Work request: Change every "legend" in the rows below to "key" and copy the rows out again, leaving everything else untouched.

── Data for this task ──

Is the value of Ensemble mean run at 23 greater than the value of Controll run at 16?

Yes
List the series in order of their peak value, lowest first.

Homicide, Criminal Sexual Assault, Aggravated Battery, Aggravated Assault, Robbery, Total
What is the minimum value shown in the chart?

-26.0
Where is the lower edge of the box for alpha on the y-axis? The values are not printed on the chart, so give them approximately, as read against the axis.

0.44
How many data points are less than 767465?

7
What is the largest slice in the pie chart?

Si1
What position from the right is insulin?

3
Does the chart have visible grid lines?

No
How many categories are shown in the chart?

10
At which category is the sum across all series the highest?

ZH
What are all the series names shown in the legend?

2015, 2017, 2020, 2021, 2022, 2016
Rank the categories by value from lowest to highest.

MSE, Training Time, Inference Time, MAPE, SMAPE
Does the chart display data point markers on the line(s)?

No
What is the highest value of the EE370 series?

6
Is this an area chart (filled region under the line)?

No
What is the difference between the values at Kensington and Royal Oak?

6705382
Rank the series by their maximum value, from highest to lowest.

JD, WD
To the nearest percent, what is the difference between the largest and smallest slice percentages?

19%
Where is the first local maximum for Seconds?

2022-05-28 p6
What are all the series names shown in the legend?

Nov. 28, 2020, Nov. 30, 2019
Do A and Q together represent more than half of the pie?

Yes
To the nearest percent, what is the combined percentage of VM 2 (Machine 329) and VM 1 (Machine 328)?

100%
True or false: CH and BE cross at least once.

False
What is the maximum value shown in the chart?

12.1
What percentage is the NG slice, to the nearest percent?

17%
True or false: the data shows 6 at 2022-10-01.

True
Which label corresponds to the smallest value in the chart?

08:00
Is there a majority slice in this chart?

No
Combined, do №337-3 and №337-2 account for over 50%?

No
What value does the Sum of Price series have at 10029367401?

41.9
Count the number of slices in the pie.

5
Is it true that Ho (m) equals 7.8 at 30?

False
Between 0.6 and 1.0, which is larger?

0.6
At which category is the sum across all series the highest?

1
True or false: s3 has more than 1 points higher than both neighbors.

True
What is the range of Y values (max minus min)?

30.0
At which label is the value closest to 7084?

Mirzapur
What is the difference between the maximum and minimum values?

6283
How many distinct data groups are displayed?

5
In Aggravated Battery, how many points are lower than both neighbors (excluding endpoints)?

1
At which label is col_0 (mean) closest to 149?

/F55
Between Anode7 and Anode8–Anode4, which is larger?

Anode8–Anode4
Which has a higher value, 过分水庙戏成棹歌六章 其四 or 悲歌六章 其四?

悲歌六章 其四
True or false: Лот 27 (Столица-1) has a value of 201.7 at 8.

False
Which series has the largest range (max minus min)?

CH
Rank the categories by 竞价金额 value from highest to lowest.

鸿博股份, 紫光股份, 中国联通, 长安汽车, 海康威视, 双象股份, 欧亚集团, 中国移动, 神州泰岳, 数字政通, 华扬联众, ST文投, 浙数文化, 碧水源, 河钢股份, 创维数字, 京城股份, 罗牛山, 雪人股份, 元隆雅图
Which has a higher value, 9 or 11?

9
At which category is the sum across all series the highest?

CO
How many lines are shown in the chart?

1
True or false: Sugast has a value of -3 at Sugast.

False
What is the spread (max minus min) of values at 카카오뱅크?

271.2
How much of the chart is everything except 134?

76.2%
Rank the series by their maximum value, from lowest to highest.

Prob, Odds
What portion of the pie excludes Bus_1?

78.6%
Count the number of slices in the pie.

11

───

Result of this exercise:
Is the value of Ensemble mean run at 23 greater than the value of Controll run at 16?

Yes
List the series in order of their peak value, lowest first.

Homicide, Criminal Sexual Assault, Aggravated Battery, Aggravated Assault, Robbery, Total
What is the minimum value shown in the chart?

-26.0
Where is the lower edge of the box for alpha on the y-axis? The values are not printed on the chart, so give them approximately, as read against the axis.

0.44
How many data points are less than 767465?

7
What is the largest slice in the pie chart?

Si1
What position from the right is insulin?

3
Does the chart have visible grid lines?

No
How many categories are shown in the chart?

10
At which category is the sum across all series the highest?

ZH
What are all the series names shown in the key?

2015, 2017, 2020, 2021, 2022, 2016
Rank the categories by value from lowest to highest.

MSE, Training Time, Inference Time, MAPE, SMAPE
Does the chart display data point markers on the line(s)?

No
What is the highest value of the EE370 series?

6
Is this an area chart (filled region under the line)?

No
What is the difference between the values at Kensington and Royal Oak?

6705382
Rank the series by their maximum value, from highest to lowest.

JD, WD
To the nearest percent, what is the difference between the largest and smallest slice percentages?

19%
Where is the first local maximum for Seconds?

2022-05-28 p6
What are all the series names shown in the key?

Nov. 28, 2020, Nov. 30, 2019
Do A and Q together represent more than half of the pie?

Yes
To the nearest percent, what is the combined percentage of VM 2 (Machine 329) and VM 1 (Machine 328)?

100%
True or false: CH and BE cross at least once.

False
What is the maximum value shown in the chart?

12.1
What percentage is the NG slice, to the nearest percent?

17%
True or false: the data shows 6 at 2022-10-01.

True
Which label corresponds to the smallest value in the chart?

08:00
Is there a majority slice in this chart?

No
Combined, do №337-3 and №337-2 account for over 50%?

No
What value does the Sum of Price series have at 10029367401?

41.9
Count the number of slices in the pie.

5
Is it true that Ho (m) equals 7.8 at 30?

False
Between 0.6 and 1.0, which is larger?

0.6
At which category is the sum across all series the highest?

1
True or false: s3 has more than 1 points higher than both neighbors.

True
What is the range of Y values (max minus min)?

30.0
At which label is the value closest to 7084?

Mirzapur
What is the difference between the maximum and minimum values?

6283
How many distinct data groups are displayed?

5
In Aggravated Battery, how many points are lower than both neighbors (excluding endpoints)?

1
At which label is col_0 (mean) closest to 149?

/F55
Between Anode7 and Anode8–Anode4, which is larger?

Anode8–Anode4
Which has a higher value, 过分水庙戏成棹歌六章 其四 or 悲歌六章 其四?

悲歌六章 其四
True or false: Лот 27 (Столица-1) has a value of 201.7 at 8.

False
Which series has the largest range (max minus min)?

CH
Rank the categories by 竞价金额 value from highest to lowest.

鸿博股份, 紫光股份, 中国联通, 长安汽车, 海康威视, 双象股份, 欧亚集团, 中国移动, 神州泰岳, 数字政通, 华扬联众, ST文投, 浙数文化, 碧水源, 河钢股份, 创维数字, 京城股份, 罗牛山, 雪人股份, 元隆雅图
Which has a higher value, 9 or 11?

9
At which category is the sum across all series the highest?

CO
How many lines are shown in the chart?

1
True or false: Sugast has a value of -3 at Sugast.

False
What is the spread (max minus min) of values at 카카오뱅크?

271.2
How much of the chart is everything except 134?

76.2%
Rank the series by their maximum value, from lowest to highest.

Prob, Odds
What portion of the pie excludes Bus_1?

78.6%
Count the number of slices in the pie.

11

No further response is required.